━━━━━ Input material

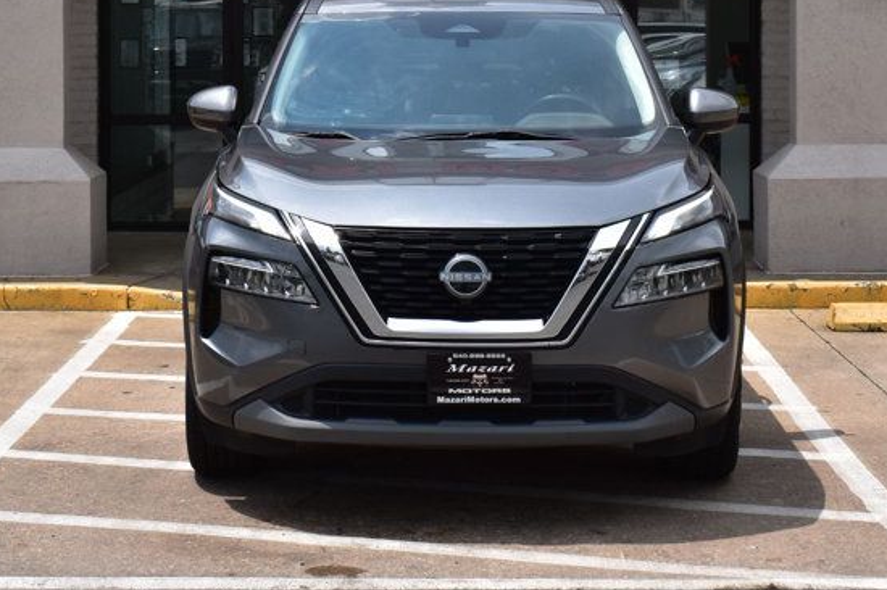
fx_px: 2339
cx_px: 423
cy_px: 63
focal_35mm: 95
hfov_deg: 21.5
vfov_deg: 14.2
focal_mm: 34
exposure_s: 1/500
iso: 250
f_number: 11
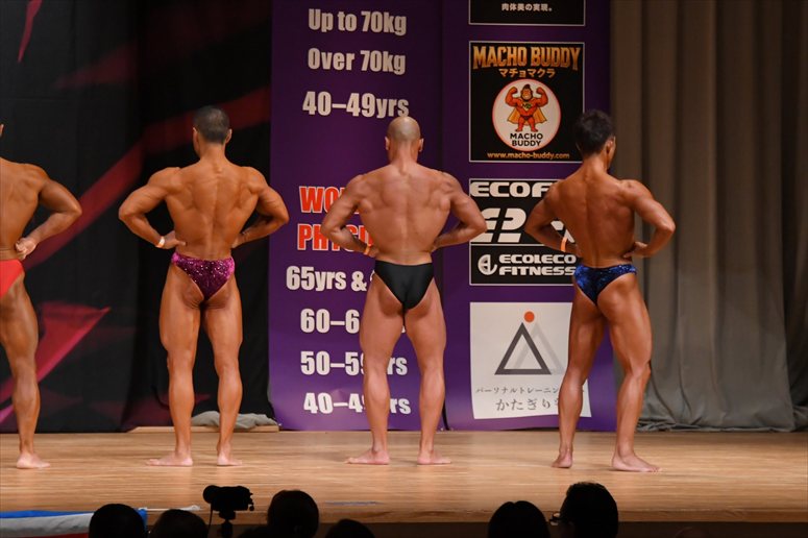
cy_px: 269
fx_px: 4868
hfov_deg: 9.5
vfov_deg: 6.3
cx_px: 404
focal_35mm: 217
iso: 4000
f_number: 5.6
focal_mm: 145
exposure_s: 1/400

━━━━━━━━━━

About this task
The line with "fx_px: 4868" through the last line of the entries above: output exactly those lines and nothing else.

Expected answer
fx_px: 4868
hfov_deg: 9.5
vfov_deg: 6.3
cx_px: 404
focal_35mm: 217
iso: 4000
f_number: 5.6
focal_mm: 145
exposure_s: 1/400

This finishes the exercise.